Supervisorer: Forsker Sergio González Horcas, DTU Vindenergi - Seniorforsker Athanasios Barlas, DTU Vindenergi
Eksaminator: Assistant Professor Mahdi Abkar, Aarhus Universitit
Titel: Investigating the impact of blade design parameters on blade stability using CFD
Blade vibrations is one the critical areas of blade design as they can gravely affect blade performance and durability. Modern large scale wind turbine blades experience different kinds of vibrations in their machine lifetime and therefore need to be designed so that their structural integrity and performance are not compromised. In the case of a power or control system failure, the rotor is not oriented to face the wind, as the yaw tracking system fails to follow the wind direction, resulting in extreme yaw misalignment. This can lead to extreme angles of attack where the flow is completely separated over the entire blade span leading to the occurrence of vortex induced vibrations in the edge-wise direction. To approach this problem, a CFD method to predict vortex induced vibrations and investigate the impact of the design parameters on blade stability using 1-way Fluid Structure Interaction with imposed blade vibrations is developed.

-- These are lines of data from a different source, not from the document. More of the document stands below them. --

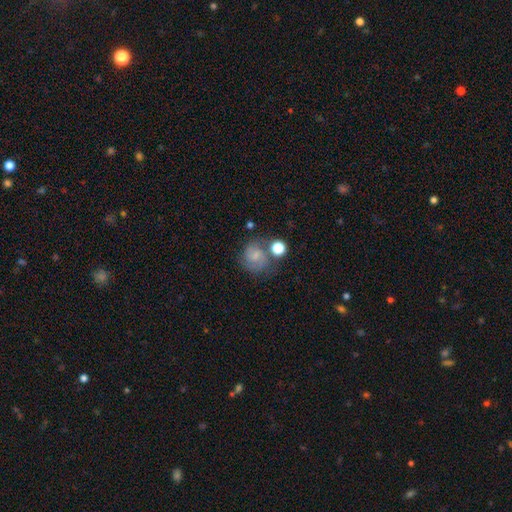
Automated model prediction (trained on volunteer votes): This appears to be a smooth galaxy with no disk features (45%). Merging: none (56%).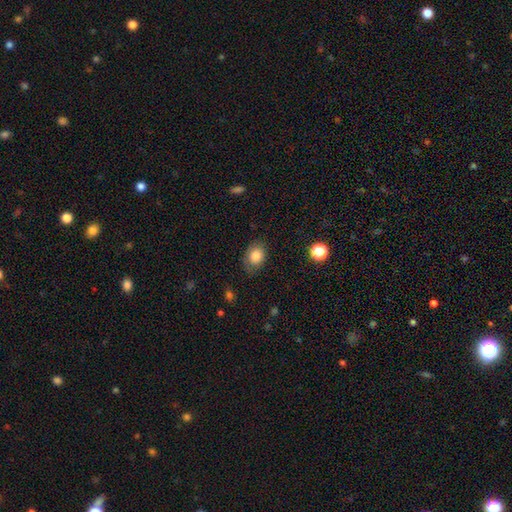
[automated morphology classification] smooth 81%, featured or disk 9%, star or artifact 9%. Down the decision tree: how rounded — in between (64%); merging — none (75%).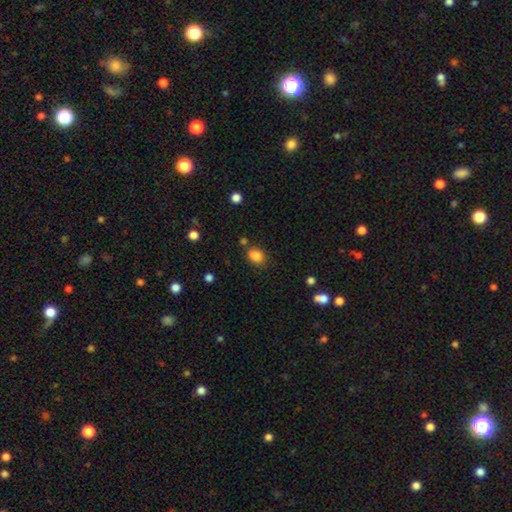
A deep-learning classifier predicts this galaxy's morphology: The model was most divided on "how rounded": in between: 68%, round: 30%, cigar-shaped: 1%. More confident: smooth or featured — smooth (83%); merging — none (66%).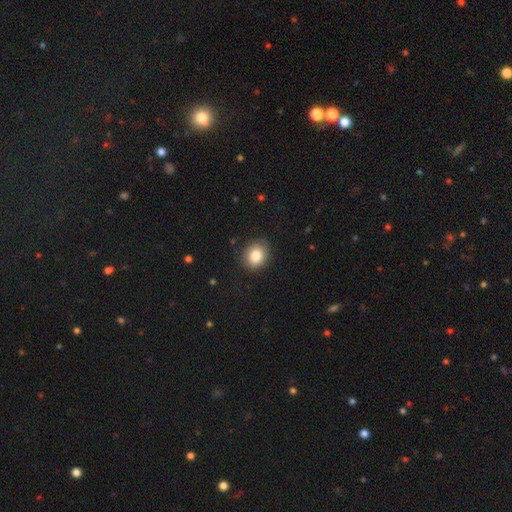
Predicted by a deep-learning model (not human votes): Smooth or featured: smooth — 84% (star or artifact — 9%)
How rounded: round — 61% (in between — 38%)
Merging: none — 85% (minor disturbance — 11%)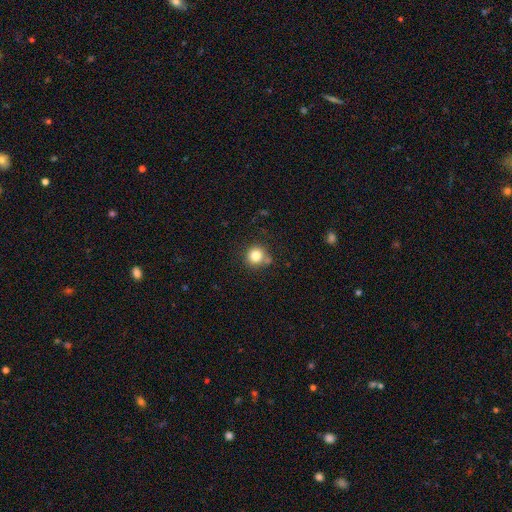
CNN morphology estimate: Q: Smooth or featured?
A: smooth (82%); runner-up: star or artifact (12%)
Q: How rounded?
A: round (91%); runner-up: in between (8%)
Q: Merging?
A: none (75%); runner-up: minor disturbance (13%)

Unsteady RANS simulations are performed on a stiff non-moving blade for the determination of the of vortex shedding frequency and imposed vibration simulations are performed for the investigation of blade stability. The simulated blade is the offshore 10MW IEA blade. The method was able to complete simulations of non-moving blade predicting the generation of von-Karman vortex street for cases where the flow direction is perpendicular to the pressure side of the blade (0° flow inclination angle). The CFD approach was unable to simulate cases with other inflow angles revealing the limitations of the CFD setup and the design of the computational domain. Such flow angles are necessary for the occurrence of vortex induced vibrations. Imposed vibration simulations with amplitudes up to 0.5 m were completed for inflow velocities with 0° flow inclination angle. The impact of design parameters was studied by manually adjusting the coupling between the edge-wise and flap-wise deflection and using the new mode-shape in imposed vibrations simulations. Aforementioned study revealed a positive impact on blade stability when the coupling is increased.